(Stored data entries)
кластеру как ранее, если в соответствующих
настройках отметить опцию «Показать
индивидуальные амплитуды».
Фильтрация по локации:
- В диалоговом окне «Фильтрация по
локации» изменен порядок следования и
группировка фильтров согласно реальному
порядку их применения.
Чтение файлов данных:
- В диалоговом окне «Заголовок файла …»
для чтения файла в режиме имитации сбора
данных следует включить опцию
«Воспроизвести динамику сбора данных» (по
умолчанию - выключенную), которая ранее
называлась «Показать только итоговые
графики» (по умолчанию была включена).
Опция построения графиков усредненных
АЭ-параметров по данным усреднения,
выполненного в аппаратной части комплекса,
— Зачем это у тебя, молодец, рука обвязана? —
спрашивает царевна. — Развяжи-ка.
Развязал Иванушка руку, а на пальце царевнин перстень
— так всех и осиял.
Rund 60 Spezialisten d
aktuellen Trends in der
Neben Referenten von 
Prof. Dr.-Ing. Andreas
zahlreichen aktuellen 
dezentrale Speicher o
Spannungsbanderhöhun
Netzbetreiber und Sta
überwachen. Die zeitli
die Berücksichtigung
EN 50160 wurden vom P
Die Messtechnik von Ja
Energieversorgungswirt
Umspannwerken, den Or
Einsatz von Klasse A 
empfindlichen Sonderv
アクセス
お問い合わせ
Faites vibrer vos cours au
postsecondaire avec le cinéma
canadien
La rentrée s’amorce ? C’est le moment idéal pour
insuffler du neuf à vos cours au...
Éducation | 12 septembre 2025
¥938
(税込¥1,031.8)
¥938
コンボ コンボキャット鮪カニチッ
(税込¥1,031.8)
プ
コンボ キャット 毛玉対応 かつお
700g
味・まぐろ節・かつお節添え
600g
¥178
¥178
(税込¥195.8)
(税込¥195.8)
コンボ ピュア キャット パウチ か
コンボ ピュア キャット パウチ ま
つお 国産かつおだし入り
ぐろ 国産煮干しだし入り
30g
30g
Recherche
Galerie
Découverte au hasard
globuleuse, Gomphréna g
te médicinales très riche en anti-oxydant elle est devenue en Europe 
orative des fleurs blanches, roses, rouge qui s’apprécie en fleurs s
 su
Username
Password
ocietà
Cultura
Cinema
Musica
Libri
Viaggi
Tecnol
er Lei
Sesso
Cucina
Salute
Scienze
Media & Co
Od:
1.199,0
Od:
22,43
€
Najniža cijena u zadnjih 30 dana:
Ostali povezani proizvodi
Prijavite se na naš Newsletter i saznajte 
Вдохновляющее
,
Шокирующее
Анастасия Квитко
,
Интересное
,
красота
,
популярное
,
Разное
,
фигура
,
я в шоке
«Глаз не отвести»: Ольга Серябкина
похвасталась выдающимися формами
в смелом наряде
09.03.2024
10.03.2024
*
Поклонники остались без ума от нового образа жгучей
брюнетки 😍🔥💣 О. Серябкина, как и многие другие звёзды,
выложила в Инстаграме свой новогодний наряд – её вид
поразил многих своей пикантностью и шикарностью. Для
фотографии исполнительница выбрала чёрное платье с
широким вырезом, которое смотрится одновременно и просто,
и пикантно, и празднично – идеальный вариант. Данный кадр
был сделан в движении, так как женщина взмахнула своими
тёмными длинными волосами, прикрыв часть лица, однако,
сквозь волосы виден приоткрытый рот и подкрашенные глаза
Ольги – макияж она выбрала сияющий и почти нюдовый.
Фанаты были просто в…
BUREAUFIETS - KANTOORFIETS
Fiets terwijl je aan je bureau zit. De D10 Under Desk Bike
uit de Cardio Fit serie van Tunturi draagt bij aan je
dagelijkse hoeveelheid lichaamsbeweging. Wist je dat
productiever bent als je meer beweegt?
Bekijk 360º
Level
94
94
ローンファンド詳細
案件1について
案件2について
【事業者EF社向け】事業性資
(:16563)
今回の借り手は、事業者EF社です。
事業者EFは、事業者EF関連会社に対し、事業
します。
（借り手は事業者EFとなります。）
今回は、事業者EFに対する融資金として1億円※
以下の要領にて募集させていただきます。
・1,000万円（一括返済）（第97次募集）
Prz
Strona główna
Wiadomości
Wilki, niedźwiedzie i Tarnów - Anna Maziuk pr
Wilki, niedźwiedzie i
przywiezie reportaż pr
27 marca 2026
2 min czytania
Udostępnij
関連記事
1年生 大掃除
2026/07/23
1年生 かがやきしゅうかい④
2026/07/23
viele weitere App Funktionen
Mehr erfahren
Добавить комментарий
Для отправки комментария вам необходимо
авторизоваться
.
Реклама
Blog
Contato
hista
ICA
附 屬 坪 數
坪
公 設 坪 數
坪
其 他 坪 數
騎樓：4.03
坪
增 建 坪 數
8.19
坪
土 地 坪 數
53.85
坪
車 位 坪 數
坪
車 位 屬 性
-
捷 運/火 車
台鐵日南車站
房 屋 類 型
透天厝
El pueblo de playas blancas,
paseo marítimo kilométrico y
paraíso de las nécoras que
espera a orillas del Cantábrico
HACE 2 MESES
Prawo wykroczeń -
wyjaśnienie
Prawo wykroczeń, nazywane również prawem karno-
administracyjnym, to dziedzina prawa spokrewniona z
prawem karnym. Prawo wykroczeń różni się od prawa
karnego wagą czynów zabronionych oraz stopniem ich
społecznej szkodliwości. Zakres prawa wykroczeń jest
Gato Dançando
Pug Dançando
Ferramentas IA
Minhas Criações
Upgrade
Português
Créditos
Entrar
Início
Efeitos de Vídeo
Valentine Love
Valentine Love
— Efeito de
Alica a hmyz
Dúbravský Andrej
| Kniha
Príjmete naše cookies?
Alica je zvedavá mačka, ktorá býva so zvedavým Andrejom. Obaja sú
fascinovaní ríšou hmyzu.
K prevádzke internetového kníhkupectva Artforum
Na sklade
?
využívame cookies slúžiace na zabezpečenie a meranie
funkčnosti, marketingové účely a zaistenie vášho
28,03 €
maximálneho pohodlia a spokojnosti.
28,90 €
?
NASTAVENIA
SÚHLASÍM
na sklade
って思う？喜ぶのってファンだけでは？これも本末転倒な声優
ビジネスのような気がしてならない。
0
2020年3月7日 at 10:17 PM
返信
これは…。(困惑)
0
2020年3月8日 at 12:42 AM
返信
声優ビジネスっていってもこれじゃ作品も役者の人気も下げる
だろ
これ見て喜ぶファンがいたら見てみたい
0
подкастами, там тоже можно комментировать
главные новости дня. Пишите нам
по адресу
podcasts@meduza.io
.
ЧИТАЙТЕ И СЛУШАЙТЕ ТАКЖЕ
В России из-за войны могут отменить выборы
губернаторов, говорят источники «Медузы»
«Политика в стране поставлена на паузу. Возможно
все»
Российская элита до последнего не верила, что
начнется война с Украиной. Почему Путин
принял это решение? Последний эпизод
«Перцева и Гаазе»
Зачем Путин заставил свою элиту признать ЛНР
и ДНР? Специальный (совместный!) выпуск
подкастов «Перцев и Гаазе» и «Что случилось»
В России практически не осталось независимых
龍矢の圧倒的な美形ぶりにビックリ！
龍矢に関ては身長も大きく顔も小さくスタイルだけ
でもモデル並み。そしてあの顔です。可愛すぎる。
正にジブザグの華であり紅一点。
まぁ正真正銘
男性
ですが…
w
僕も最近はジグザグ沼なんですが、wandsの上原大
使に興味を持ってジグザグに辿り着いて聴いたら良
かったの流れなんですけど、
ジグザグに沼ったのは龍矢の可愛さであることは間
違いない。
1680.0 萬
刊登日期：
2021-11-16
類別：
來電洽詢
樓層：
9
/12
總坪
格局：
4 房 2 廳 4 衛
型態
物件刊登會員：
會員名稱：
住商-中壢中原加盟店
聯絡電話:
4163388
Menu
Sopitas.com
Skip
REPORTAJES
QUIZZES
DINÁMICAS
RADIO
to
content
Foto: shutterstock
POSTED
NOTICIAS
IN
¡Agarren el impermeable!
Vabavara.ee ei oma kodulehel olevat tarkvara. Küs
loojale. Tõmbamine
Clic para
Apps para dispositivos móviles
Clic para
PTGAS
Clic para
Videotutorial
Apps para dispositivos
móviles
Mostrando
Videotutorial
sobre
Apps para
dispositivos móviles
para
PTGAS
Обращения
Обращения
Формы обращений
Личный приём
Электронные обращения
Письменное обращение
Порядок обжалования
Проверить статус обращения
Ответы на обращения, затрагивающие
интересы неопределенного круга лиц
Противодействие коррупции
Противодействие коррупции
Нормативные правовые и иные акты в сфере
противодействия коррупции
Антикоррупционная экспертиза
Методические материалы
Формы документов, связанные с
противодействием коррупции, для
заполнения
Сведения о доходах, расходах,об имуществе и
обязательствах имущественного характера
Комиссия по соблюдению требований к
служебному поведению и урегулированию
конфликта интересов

▶ Exercise
Using the data above, transcribe the lines that run from the line with "данных следует включить опцию" to the line with "АЭ-параметров по данным", both ends kept, and output nothing else.

▶ Task response
данных следует включить опцию
«Воспроизвести динамику сбора данных» (по
умолчанию - выключенную), которая ранее
называлась «Показать только итоговые
графики» (по умолчанию была включена).
Опция построения графиков усредненных
АЭ-параметров по данным усреднения,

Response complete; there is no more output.